Implementation details vary by CI system. Our documentation covers the specific flags and configuration for generating and attaching SBOM attestations across common container build workflows.

Verifying your SBOM output

Before relying on your SBOM output for compliance reporting or vulnerability management, verify that it meets the quality criteria below.

  • Component count sanity check: Compare the number of components in your SBOM against what you expect from the Dockerfile, lock files, and base image. A Node.js app with 200 declared dependencies should produce substantially more entries once transitive dependencies are included.
  • Resolved versions, not ranges: Spot-check entries to confirm the SBOM records specific versions (4.17.21) rather than declared ranges (^4.17.0).
  • Transitive dependency depth: Verify that transitive dependencies appear, not just top-level packages. If your app declares 30 direct dependencies but the SBOM contains 32 entries, transitive coverage is likely incomplete.
  • OS package coverage: Confirm that base image OS packages appear alongside application dependencies.
  • Digest binding: Verify the attestation references the correct image digest. An unbound SBOM cannot be trusted to describe its artifact.
  • Format validation: Run the SBOM through a schema validator (SPDX and CycloneDX both provide official tools).

Start generating, then start verifying

The best time to add SBOM generation to your pipeline is the next time you touch your CI configuration. Start with your highest-traffic production image. Configure build-time generation, attach the SBOM as an attestation, and validate the output against the checklist above.
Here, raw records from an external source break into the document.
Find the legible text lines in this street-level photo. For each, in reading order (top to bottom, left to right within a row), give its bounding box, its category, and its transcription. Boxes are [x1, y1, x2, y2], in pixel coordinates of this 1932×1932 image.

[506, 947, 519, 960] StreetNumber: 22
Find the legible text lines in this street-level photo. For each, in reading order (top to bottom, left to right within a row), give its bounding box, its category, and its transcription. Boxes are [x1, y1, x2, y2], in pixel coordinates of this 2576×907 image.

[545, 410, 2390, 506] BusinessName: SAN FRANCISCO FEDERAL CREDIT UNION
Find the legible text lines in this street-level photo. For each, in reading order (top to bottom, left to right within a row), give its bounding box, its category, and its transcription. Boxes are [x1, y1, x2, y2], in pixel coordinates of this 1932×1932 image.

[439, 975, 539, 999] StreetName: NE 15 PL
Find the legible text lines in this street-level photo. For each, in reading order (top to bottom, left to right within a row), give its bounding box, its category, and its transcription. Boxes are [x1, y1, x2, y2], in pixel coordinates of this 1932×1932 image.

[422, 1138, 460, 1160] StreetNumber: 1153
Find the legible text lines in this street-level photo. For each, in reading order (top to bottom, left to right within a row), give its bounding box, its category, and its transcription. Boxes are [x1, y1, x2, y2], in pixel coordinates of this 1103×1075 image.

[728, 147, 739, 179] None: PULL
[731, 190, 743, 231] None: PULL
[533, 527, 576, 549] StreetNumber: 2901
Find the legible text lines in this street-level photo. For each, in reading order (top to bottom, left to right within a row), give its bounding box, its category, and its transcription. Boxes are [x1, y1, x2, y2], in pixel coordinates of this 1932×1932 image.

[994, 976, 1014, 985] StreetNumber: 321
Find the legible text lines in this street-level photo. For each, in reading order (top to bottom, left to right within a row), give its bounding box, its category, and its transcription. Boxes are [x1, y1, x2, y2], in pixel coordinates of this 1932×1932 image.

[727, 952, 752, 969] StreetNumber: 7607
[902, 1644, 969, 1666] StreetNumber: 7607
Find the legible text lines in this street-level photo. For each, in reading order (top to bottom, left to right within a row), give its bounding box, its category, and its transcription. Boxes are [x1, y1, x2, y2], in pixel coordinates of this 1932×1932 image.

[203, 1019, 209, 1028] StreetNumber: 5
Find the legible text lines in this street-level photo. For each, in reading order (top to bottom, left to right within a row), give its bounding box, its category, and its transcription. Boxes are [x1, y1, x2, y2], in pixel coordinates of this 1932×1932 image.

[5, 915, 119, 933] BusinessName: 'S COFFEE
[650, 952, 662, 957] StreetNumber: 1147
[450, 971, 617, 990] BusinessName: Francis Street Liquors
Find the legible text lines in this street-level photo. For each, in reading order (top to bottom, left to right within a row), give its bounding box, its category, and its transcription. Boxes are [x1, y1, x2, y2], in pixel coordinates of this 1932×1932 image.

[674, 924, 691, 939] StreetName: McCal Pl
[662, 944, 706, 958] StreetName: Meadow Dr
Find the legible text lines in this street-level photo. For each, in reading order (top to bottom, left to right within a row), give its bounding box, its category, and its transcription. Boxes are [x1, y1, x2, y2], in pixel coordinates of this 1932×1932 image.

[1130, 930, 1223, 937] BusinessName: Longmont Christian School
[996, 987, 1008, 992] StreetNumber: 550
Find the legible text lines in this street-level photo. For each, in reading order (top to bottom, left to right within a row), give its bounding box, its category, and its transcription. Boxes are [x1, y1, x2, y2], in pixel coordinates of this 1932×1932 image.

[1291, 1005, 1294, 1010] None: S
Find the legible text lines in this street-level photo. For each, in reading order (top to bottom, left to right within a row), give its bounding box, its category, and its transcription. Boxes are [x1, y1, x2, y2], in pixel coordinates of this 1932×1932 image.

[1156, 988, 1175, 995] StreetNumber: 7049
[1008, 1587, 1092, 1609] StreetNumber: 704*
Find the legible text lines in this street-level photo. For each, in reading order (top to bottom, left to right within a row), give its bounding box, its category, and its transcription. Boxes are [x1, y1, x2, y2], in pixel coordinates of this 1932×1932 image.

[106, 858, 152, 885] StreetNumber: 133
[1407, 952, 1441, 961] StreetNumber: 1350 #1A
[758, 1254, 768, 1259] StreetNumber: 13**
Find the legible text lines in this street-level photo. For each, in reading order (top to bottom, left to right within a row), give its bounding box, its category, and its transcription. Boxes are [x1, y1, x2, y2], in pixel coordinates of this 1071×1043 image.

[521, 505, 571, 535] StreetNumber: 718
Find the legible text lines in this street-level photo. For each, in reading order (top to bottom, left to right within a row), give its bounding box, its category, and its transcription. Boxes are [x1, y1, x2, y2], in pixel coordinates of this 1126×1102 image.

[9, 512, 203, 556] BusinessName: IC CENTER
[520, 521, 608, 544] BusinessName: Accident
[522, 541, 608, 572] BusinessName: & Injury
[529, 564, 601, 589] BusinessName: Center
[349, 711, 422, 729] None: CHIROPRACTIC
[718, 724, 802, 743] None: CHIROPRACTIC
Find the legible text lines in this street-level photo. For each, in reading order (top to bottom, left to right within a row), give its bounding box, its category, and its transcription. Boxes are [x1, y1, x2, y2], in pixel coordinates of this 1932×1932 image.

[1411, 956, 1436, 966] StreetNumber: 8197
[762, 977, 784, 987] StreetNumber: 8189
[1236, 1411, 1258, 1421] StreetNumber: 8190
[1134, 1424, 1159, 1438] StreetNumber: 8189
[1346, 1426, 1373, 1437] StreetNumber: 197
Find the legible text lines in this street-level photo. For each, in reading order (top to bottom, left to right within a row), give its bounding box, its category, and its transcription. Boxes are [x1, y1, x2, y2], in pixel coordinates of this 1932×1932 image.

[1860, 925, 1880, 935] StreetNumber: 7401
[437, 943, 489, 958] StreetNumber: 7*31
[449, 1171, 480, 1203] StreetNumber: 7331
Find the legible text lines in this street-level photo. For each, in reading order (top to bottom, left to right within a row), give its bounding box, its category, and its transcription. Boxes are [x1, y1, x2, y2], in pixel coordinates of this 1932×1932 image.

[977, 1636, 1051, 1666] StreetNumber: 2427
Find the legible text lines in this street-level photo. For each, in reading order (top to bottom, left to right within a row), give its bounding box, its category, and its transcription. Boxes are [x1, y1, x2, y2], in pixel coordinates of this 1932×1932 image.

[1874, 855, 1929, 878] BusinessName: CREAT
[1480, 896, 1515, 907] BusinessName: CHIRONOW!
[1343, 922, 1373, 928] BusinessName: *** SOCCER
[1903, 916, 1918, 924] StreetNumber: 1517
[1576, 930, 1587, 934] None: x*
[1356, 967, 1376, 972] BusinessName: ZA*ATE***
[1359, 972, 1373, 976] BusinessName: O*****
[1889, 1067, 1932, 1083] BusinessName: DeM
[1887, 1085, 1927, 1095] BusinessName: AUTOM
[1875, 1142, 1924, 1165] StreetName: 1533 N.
Then expand to the rest of your portfolio.

If you want a head start, Docker Hardened Images ship with complete SBOMs, SLSA Build Level 3 provenance, and OpenVEX data already attached, so you can skip the generation step for your base layers entirely. For everything you build on top, Docker Scout provides continuous vulnerability matching against your SBOM data and enforces policies across your image portfolio.

Frequently asked questions

What is the best format for an SBOM?

For container images, default to SPDX since it is the native BuildKit attestation output and requires no additional tooling. Choose CycloneDX if your primary use case is security scanning and your downstream tools prefer it.

Do I need to generate an SBOM if my images already come with one?

If you are using base images that ship with pre-built SBOMs, provenance, and exploitability data, you do not need to regenerate for that layer. The included SBOM was generated at build time with full access to the build graph and is cryptographically bound to the image.

To verify the pre-built SBOM is trustworthy, check two things: 

  1. Is the SBOM attached as a signed attestation (not a loose file)?
  2. Does the attestation include SLSA provenance?

If the provenance traces back to a hardened build platform with non-falsifiable provenance, you can treat the SBOM as authoritative for that layer. You still need to generate an SBOM for the application dependencies you add on top.

How often should I regenerate my SBOM?

Every time the artifact is rebuilt. If your CI pipeline produces a new image, it should produce a new SBOM to match. Between rebuilds, the existing SBOM is still accurate because the artifact has not changed.

Is SBOM generation required for compliance?

In the United States, Executive Order 14028 helped set SBOM requirements in motion for software sold to federal agencies. The EU Cyber Resilience Act extends SBOM requirements to all products with digital elements sold in the EU.

And as AI workloads come under newer regulations like the EU AI Act with its technical documentation and transparency expectations, component-level inventories are becoming a practical way for teams to show what is inside high-risk systems. Industry frameworks like NIST SSDF and CISA’s SBOM guidance increasingly reference SBOMs as a baseline expectation. Whether legally required today, SBOMs are becoming a procurement prerequisite.

Sources

Omdia, Securing the Software Supply Chain: Strategic Approaches to Support Scaling Development with AI Adoption, May 2026.